Villalba acknowledged that a version of this amendment that was filed during the last legislative session had broader language, but characterized HJR 55 as “very tailored” and specifically “not intended to prohibit local municipalities from passing non-discrimination ordinances.” Villalba pointed out that while the First Amendment to the United States Constitution contains two provisions related to religion — the establishment clause barring the government from establishing an official religion and the free exercise clause that protects religious liberties — the Texas Constitution includes an establishment clause and “it alludes to a free exercise clause but it wasn’t specifically enumerated.”
“What I’ve done is added into the Texas Constitution a free exercise clause,” said Villalba. “There’s nothing new to that.” He pointed out several examples where this amendment could come into play, such as prohibiting a school district from barring a valedictorian from mentioning Jesus in their graduation speech, or protecting holiday displays on government property, like the nativity scene at the Cherokee County Courthouse.
Critics of the proposed amendment have said that Texas’ Religious Freedom Restoration Act (RFRA) is sufficient protection for religious liberties.
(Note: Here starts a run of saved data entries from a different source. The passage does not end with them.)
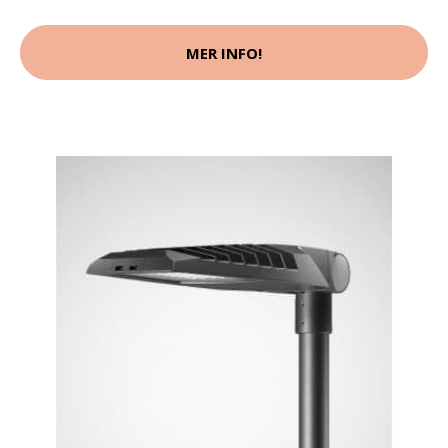
MER INFO!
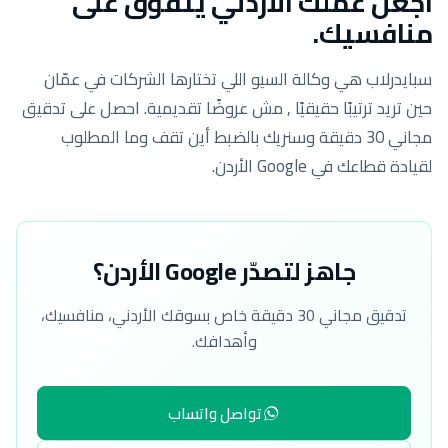
اجعل عملك الأردني يتفوّق على
منافسيك.
سبايدرلاب هي وكالة السيو اللي تختارها الشركات في عمّان
حين تريد ترتيبًا حقيقيًا , مش عروضًا تقديمية. احصل على تدقيق
مجاني 30 دقيقة وسنريك بالضبط أين تقف وما المطلوب
لقيادة قطاعك في Google الأردن.
جاهز لتصدّر Google الأردن؟
تدقيق مجاني 30 دقيقة خاص بسوقك الأردني، منافسيك،
وأهدافك.
تواصل واتساب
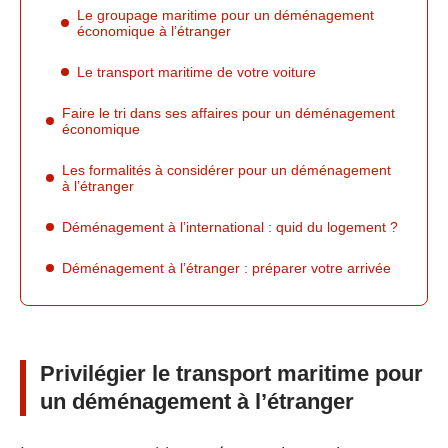
Le groupage maritime pour un déménagement
économique à l’étranger
Le transport maritime de votre voiture
Faire le tri dans ses affaires pour un déménagement
économique
Les formalités à considérer pour un déménagement
à l’étranger
Déménagement à l’international : quid du logement ?
Déménagement à l’étranger : préparer votre arrivée
Privilégier le transport maritime pour
un déménagement à l’étranger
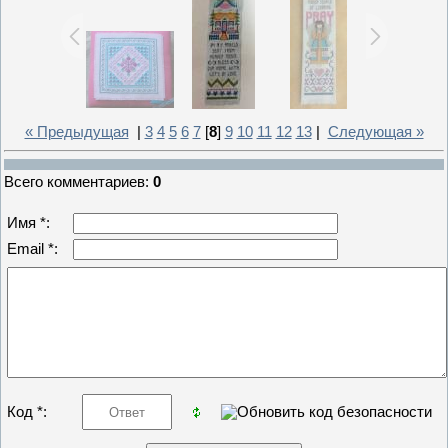
« Предыдущая
|
3
4
5
6
7
[
8
]
9
10
11
12
13
|
Следующая »
Всего комментариев
:
0
Имя *:
Email *:
Код *:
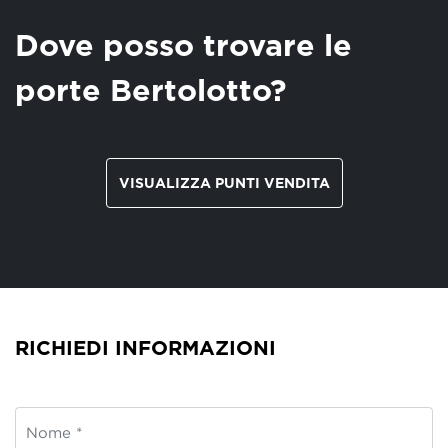
Dove posso trovare le
porte Bertolotto?
VISUALIZZA PUNTI VENDITA
RICHIEDI INFORMAZIONI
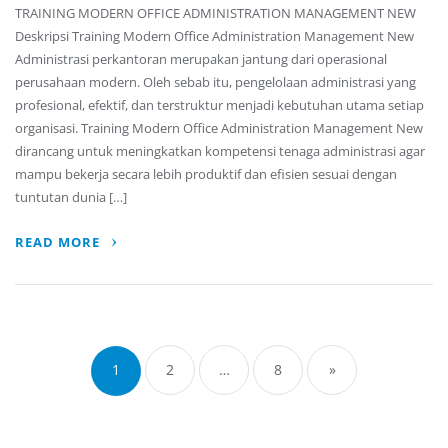
TRAINING MODERN OFFICE ADMINISTRATION MANAGEMENT NEW
Deskripsi Training Modern Office Administration Management New
Administrasi perkantoran merupakan jantung dari operasional
perusahaan modern. Oleh sebab itu, pengelolaan administrasi yang
profesional, efektif, dan terstruktur menjadi kebutuhan utama setiap
organisasi. Training Modern Office Administration Management New
dirancang untuk meningkatkan kompetensi tenaga administrasi agar
mampu bekerja secara lebih produktif dan efisien sesuai dengan
tuntutan dunia […]
READ MORE
Posts
pagination
1
2
…
8
»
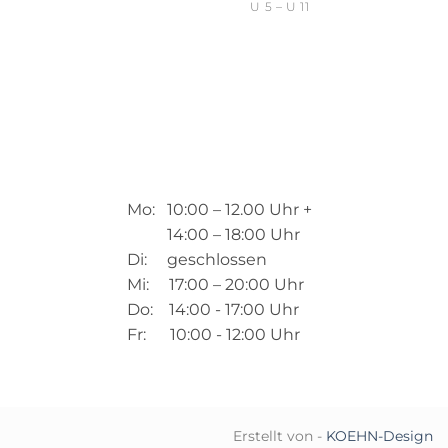
U 5 – U 11
Mo: 10:00 – 12.00 Uhr +
14:00 – 18:00 Uhr
Di: geschlossen
Mi: 17:00 – 20:00 Uhr
Do: 14:00 - 17:00 Uhr
Fr: 10:00 - 12:00 Uhr
Erstellt von -
KOEHN-Design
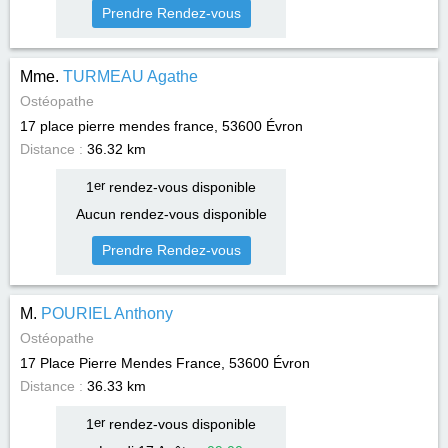
Prendre Rendez-vous
Mme.
TURMEAU Agathe
Ostéopathe
17 place pierre mendes france, 53600
Évron
Distance :
36.32 km
1
er
rendez-vous disponible
Aucun rendez-vous disponible
Prendre Rendez-vous
M.
POURIEL Anthony
Ostéopathe
17 Place Pierre Mendes France, 53600
Évron
Distance :
36.33 km
1
er
rendez-vous disponible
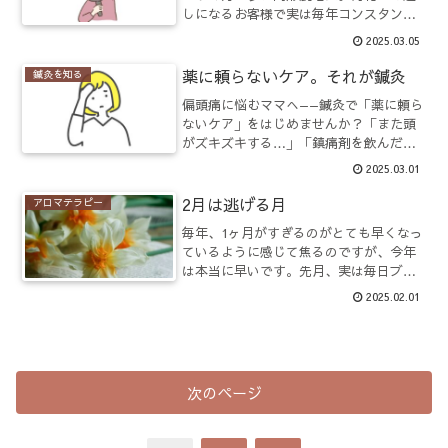
しになるお客様で実は毎年コンスタント
にいらっしゃるお悩みの一つがこの円形
2025.03.05
脱毛症だったりします。 ただ、円形脱
毛症で鍼灸院を探す人🔍って本当に少な
薬に頼らないケア。それが鍼灸
鍼灸を知る
いと感じています。そして...
偏頭痛に悩むママへ——鍼灸で「薬に頼ら
ないケア」をはじめませんか？「また頭
がズキズキする…」「鎮痛剤を飲んだけ
ど、なんだか体がだるい…」「子どもを
2025.03.01
迎えに行かなきゃいけないのに、動くの
もしんどい…」そんな偏頭痛に悩まされ
2月は逃げる月
アロマテラピー
ているママ、多いですよ...
毎年、1ヶ月がすぎるのがとても早くなっ
ているように感じて焦るのですが、今年
は本当に早いです。先月、実は毎日ブロ
グを書こうとして、途中で挫折。悔しい
2025.02.01
ので、今月のブログを書きながら、少し
ずつ書き加えていこうと思います。フェ
イシャルトリートメント...
次のページ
Villalba disagrees. “You’d think with RFRA that all these issues would go away, but you’d be wrong,” he said. “We consistently see situations with children being told they can’t read bibles at school,” the Cherokee County Courthouse, and other examples.
“These issues are important to me,” said Villalba. “I’m not trying to pander to the right, or to offend the LGBT community or to support discrimination.” Villalba, whose children go to public school, told Breitbart Texas that he wants to make sure his children’s school can have a Christmas pageant, or that football players can have a voluntary prayer after a game, they “should be able to do so without fear of reprisal.”
Villalba described himself as a “strong proponent of local control” and said that any local government entity that wanted to pass a non-discrimination ordinance would only have to articulate what the government interest was, and that preventing discrimination could be such an interest.
To draft HJR 55, Villalba consulted with the attorneys at the Liberty Institute, who he described as “on the cutting edge” of these cases around the country, to advise on what statutes in other states have been able to pass constitutional muster. State Representative Matthew Krause (R-Arlington) also helped advise on the language. Krause, who has practiced constitutional law for five years, told Breitbart Texas that HJR 55 was “something that Texans have wanted for a long time” and as Villalba had said, merely intended to “reaffirm the religious liberties already in the Texas Constitution.”
Krause said that both he and Villalba were “concerned as we look around the state and country, seeing the free exercise of religion being diminished in a lot of ways.”
“I think a lot of people are reading things into it that aren’t there,” said Krause.